### [STORED DATA]
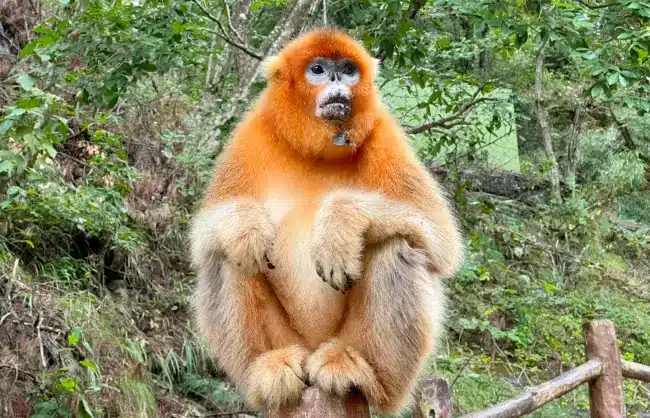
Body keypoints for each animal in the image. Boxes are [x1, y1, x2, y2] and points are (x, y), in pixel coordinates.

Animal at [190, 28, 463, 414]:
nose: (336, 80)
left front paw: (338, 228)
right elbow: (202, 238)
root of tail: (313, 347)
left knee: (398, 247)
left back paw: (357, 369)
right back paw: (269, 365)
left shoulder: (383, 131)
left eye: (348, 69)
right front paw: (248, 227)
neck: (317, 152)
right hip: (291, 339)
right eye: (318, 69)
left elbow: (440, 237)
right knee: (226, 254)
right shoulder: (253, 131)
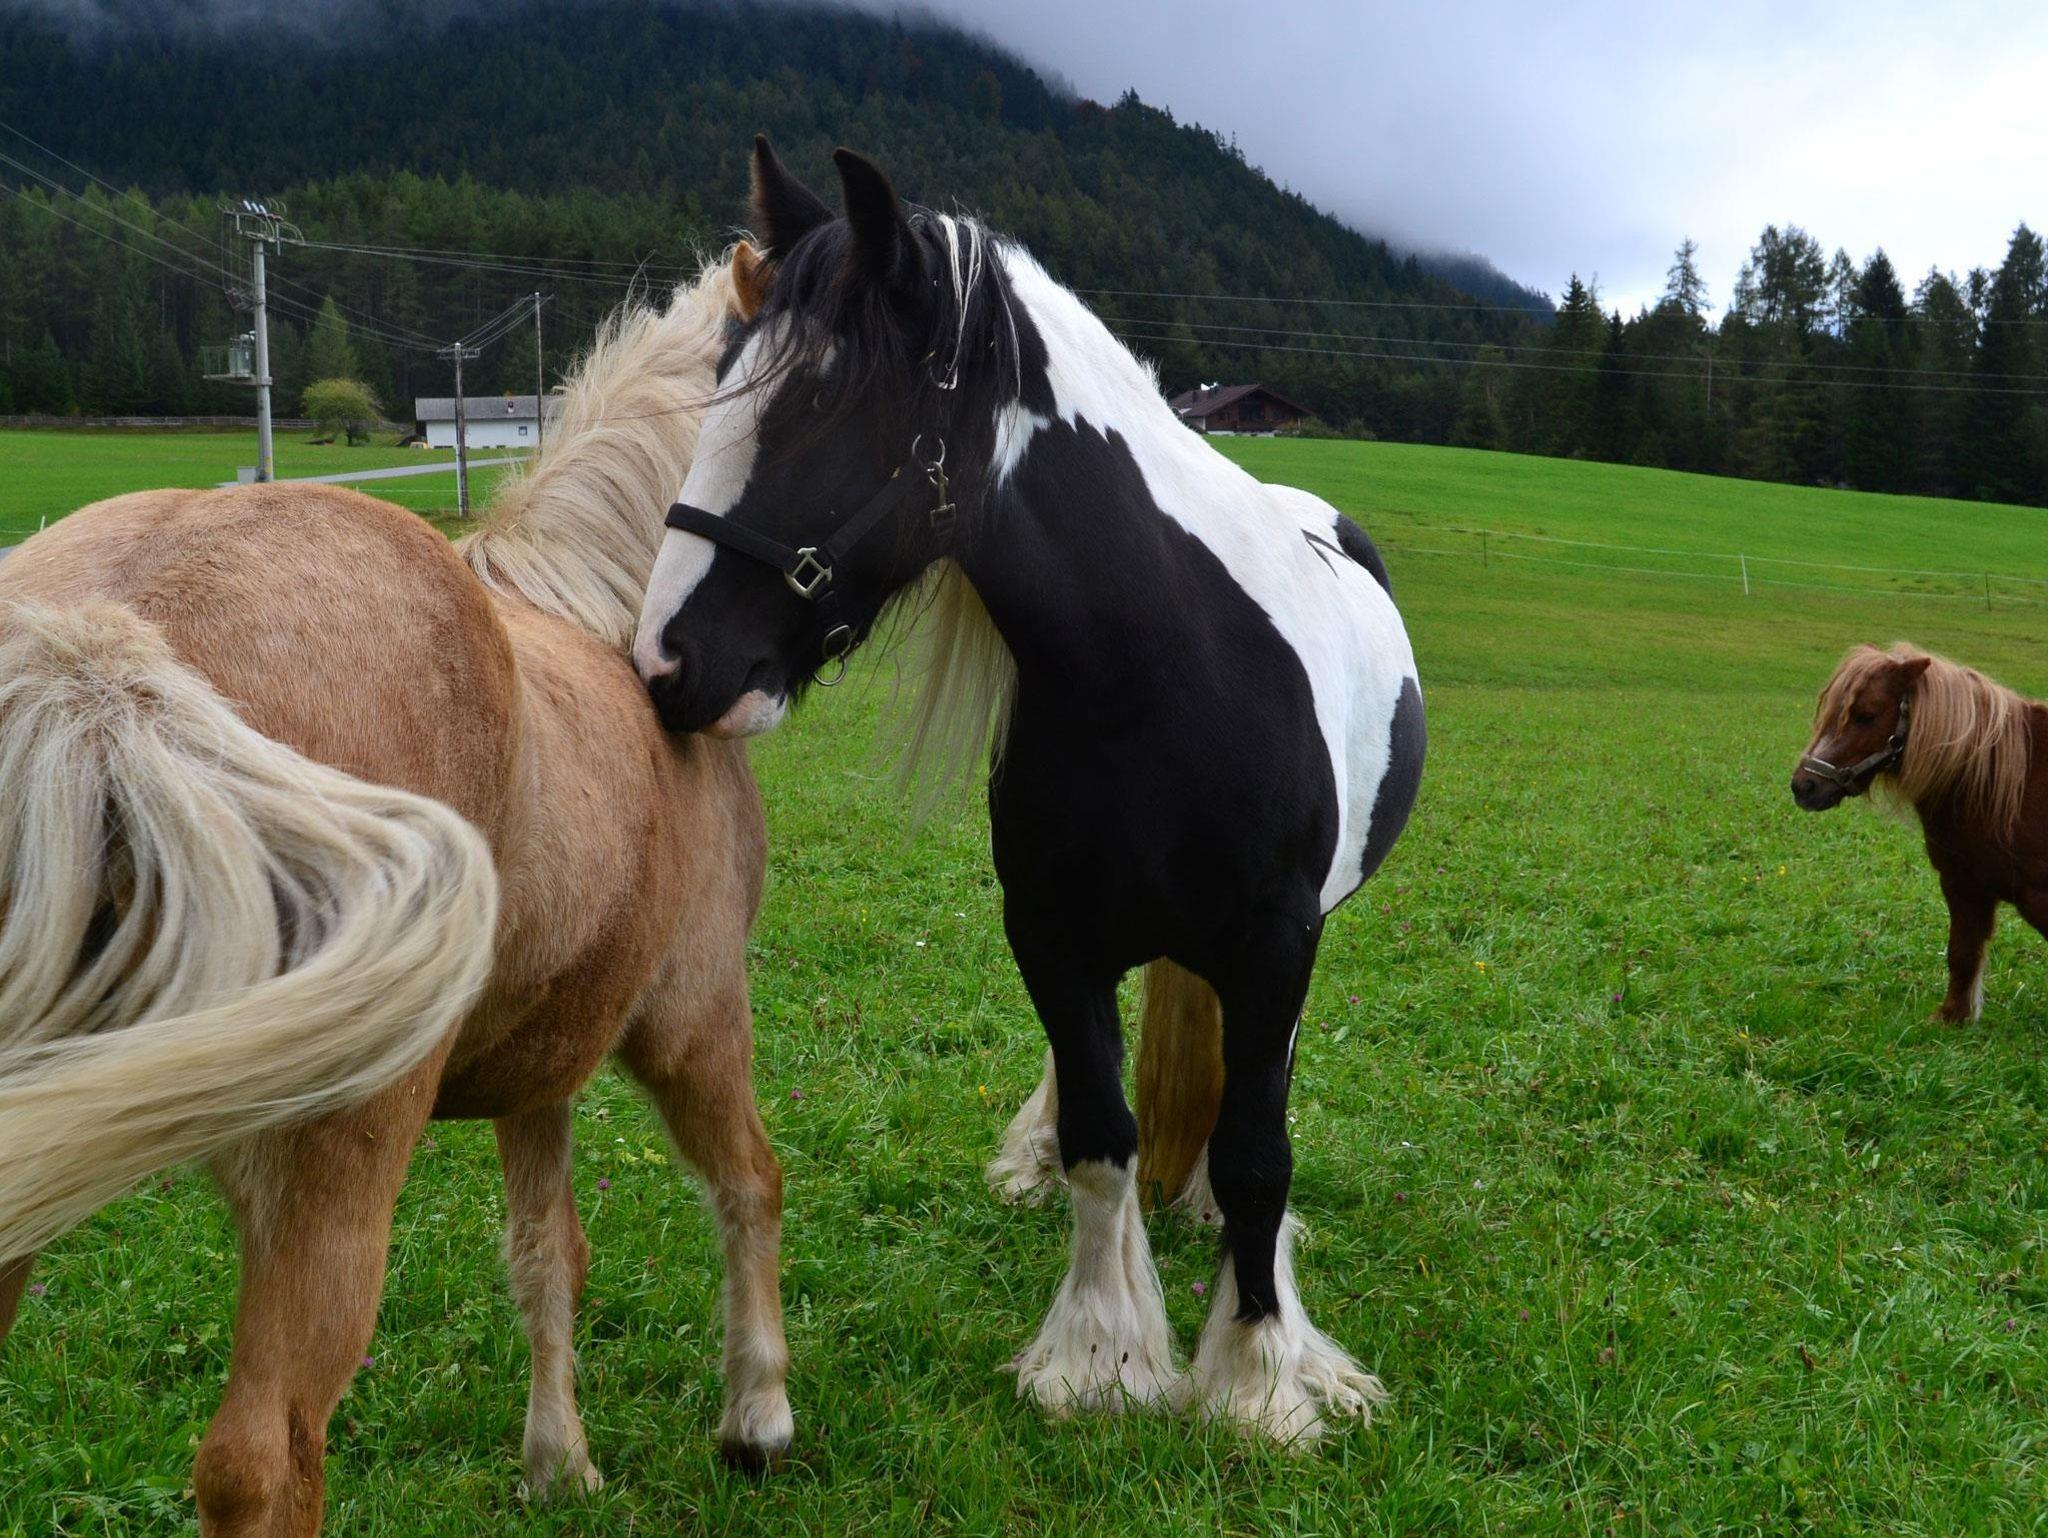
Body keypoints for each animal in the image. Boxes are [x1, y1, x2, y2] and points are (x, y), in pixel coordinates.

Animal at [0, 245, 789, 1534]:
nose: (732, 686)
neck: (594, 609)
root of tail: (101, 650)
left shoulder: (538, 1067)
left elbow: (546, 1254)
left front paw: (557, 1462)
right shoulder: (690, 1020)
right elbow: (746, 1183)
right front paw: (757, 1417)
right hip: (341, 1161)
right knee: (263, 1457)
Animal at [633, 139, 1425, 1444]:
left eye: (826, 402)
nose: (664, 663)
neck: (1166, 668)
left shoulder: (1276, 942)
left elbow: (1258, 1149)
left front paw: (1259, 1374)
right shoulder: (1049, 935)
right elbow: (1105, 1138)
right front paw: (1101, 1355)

### [PROBLEM STATEMENT]
Search the listing for the string "front". Copy each line where it is found.

### [THE ANSWER]
left front paw: (338, 228)
right front paw: (248, 227)
left front paw: (557, 1462)
right front paw: (757, 1417)
left front paw: (1259, 1374)
right front paw: (1101, 1355)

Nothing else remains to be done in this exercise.